The collapse of the IPEF’s trade component leaves Washington in a bind. The Biden administration has grand plans to reform the global economy but is offering little incentive for other countries to go along with them. U.S. policymakers fear that many countries in the Indo-Pacific region are becoming economically dependent on China and that this will affect their behavior in a future international crisis, for instance over Taiwan. At the same time, the domestic politics of trade prevents the administration from making the significant commitments that would be necessary to change this dynamic.
There is ultimately no way out of this impasse that does not involve trying to change the current domestic political dynamic concerning trade. By implicitly accepting the critique by economic nationalists that open trade harms U.S. workers, the administration has given itself little room to achieve its goals of reforming the global economy and containing China’s economic rise.
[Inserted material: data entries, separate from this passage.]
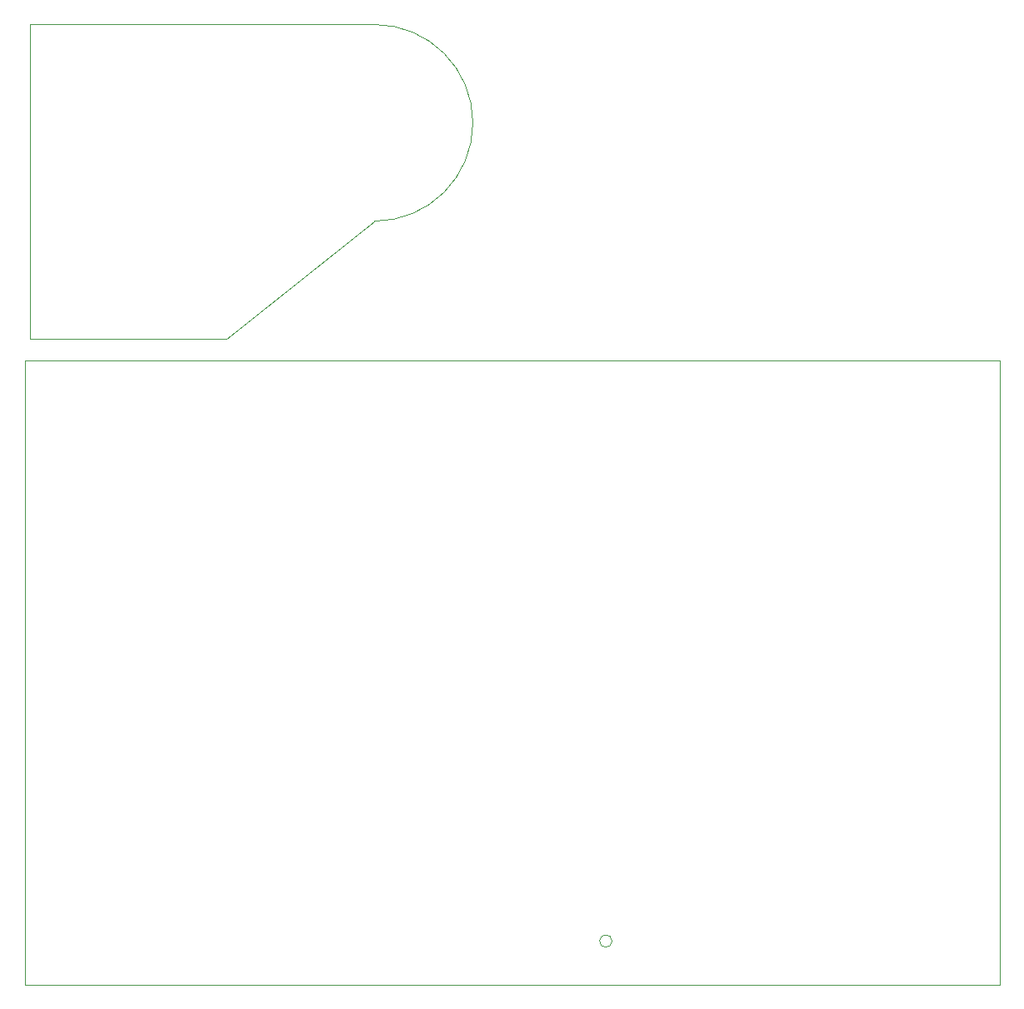
<source format=gm1>
G04 #@! TF.GenerationSoftware,KiCad,Pcbnew,(5.1.10)-1*
G04 #@! TF.CreationDate,2021-08-30T10:02:13-04:00*
G04 #@! TF.ProjectId,schematics,73636865-6d61-4746-9963-732e6b696361,rev?*
G04 #@! TF.SameCoordinates,Original*
G04 #@! TF.FileFunction,Profile,NP*
%FSLAX46Y46*%
G04 Gerber Fmt 4.6, Leading zero omitted, Abs format (unit mm)*
G04 Created by KiCad (PCBNEW (5.1.10)-1) date 2021-08-30 10:02:13*
%MOMM*%
%LPD*%
G01*
G04 APERTURE LIST*
G04 #@! TA.AperFunction,Profile*
%ADD10C,0.050000*%
G04 #@! TD*
G04 APERTURE END LIST*
D10*
X214630000Y-148590000D02*
G75*
G03*
X214630000Y-148590000I-635000J0D01*
G01*
X190490000Y-55377000D02*
G75*
G02*
X190490000Y-75377000I0J-10000000D01*
G01*
X175490000Y-87320000D02*
X190490000Y-75377000D01*
X155490000Y-87320000D02*
X175490000Y-87320000D01*
X155490000Y-55377000D02*
X155490000Y-87320000D01*
X190490000Y-55377000D02*
X155490000Y-55377000D01*
X254000000Y-89535000D02*
X254000000Y-153035000D01*
X154940000Y-89535000D02*
X254000000Y-89535000D01*
X154940000Y-153035000D02*
X154940000Y-89535000D01*
X254000000Y-153035000D02*
X154940000Y-153035000D01*
M02*

</source>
The problems facing the IPEF show that there are stark limits to what can be accomplished by such a defensive posture.
If the administration is serious about its broader goals, it ultimately needs to go back on the offensive and try to convince U.S. voters of the benefits of globalization once more. Only on that basis can it convince states in the Indo-Pacific and beyond that it retains a serious interest in setting the rules of the international economy.